Work required ▸ Turn the listing's lines from the one containing "6. Your Rights and Choices" through the one containing "or operational purposes.", both included, into a JSON list of strings with one string per line. Leave out blank lines.

(Saved data entries)
########################################

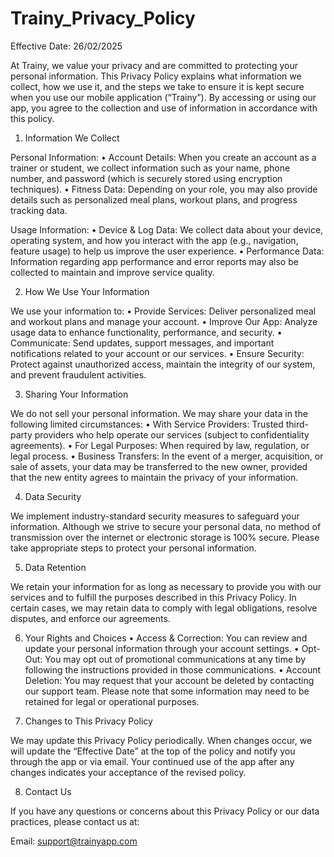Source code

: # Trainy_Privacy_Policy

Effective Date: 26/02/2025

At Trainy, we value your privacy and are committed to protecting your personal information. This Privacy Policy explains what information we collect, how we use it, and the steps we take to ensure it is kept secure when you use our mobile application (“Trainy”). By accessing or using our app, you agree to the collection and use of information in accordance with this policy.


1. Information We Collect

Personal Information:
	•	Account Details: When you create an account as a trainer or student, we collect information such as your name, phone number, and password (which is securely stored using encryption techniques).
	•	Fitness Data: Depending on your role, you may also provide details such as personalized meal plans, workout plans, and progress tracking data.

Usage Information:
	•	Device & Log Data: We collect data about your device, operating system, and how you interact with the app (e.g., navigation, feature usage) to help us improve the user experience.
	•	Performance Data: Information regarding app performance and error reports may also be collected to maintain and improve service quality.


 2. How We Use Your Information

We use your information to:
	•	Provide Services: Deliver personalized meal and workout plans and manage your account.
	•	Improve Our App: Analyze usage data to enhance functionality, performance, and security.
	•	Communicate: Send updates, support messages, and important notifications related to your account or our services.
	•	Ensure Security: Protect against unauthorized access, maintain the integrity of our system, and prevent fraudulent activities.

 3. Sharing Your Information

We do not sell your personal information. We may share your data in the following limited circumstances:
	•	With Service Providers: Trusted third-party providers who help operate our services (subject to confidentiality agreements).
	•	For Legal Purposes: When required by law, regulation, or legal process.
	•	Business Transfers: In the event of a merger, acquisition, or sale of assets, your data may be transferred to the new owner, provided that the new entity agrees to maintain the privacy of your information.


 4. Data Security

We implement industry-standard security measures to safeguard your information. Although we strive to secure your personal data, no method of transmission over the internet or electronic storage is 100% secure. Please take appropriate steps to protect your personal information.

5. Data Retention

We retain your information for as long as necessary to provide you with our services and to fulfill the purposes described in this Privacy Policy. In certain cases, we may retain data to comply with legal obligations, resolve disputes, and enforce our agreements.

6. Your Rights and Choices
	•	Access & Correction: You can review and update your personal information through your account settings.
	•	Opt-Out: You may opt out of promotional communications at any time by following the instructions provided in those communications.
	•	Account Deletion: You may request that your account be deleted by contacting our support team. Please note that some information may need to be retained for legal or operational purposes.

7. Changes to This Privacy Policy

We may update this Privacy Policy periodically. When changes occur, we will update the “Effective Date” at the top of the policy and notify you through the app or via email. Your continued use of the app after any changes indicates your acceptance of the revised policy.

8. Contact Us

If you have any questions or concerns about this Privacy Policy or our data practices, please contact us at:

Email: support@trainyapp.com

########################################

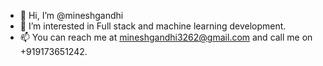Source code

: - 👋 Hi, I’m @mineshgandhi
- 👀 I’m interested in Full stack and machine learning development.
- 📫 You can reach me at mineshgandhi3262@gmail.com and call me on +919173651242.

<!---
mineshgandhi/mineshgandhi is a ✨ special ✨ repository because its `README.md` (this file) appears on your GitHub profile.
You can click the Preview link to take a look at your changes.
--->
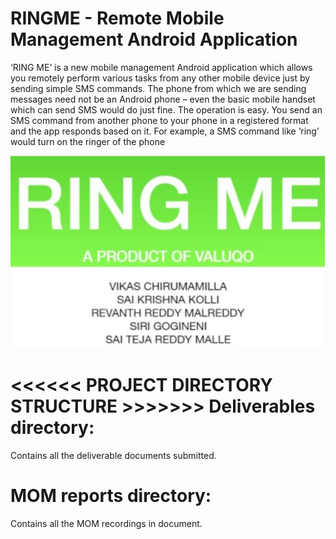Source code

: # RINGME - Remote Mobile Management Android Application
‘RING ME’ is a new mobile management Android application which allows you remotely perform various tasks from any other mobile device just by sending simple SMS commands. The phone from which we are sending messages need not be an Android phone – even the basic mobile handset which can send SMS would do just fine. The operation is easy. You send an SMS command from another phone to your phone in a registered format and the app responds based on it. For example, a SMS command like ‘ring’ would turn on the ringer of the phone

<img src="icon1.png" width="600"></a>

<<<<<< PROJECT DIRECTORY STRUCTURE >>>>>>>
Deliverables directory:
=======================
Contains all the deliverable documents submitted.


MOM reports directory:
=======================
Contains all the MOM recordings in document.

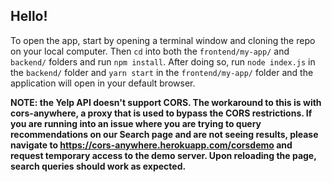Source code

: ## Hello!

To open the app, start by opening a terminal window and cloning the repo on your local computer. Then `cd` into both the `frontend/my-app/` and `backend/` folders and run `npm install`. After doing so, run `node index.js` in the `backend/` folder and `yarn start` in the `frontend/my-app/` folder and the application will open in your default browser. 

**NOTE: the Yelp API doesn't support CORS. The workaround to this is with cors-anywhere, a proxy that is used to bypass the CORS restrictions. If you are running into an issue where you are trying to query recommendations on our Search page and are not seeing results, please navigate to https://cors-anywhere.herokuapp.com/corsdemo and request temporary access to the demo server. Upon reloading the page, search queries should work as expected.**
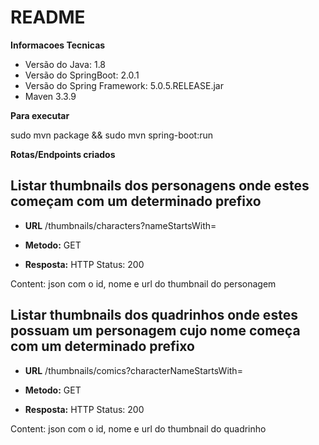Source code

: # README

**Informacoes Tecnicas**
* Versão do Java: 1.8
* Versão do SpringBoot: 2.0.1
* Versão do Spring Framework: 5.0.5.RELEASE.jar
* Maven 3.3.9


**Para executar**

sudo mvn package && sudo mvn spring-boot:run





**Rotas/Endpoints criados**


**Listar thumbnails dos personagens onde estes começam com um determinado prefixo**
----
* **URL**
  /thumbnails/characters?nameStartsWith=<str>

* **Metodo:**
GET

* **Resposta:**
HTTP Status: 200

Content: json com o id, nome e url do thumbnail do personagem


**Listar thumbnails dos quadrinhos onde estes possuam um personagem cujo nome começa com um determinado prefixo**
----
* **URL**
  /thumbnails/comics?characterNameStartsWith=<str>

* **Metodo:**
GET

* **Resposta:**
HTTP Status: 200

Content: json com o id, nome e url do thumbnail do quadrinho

########################################

Task answer ▸
[
  "6. Your Rights and Choices",
  "\t•\tAccess & Correction: You can review and update your personal information through your account settings.",
  "\t•\tOpt-Out: You may opt out of promotional communications at any time by following the instructions provided in those communications.",
  "\t•\tAccount Deletion: You may request that your account be deleted by contacting our support team. Please note that some information may need to be retained for legal or operational purposes."
]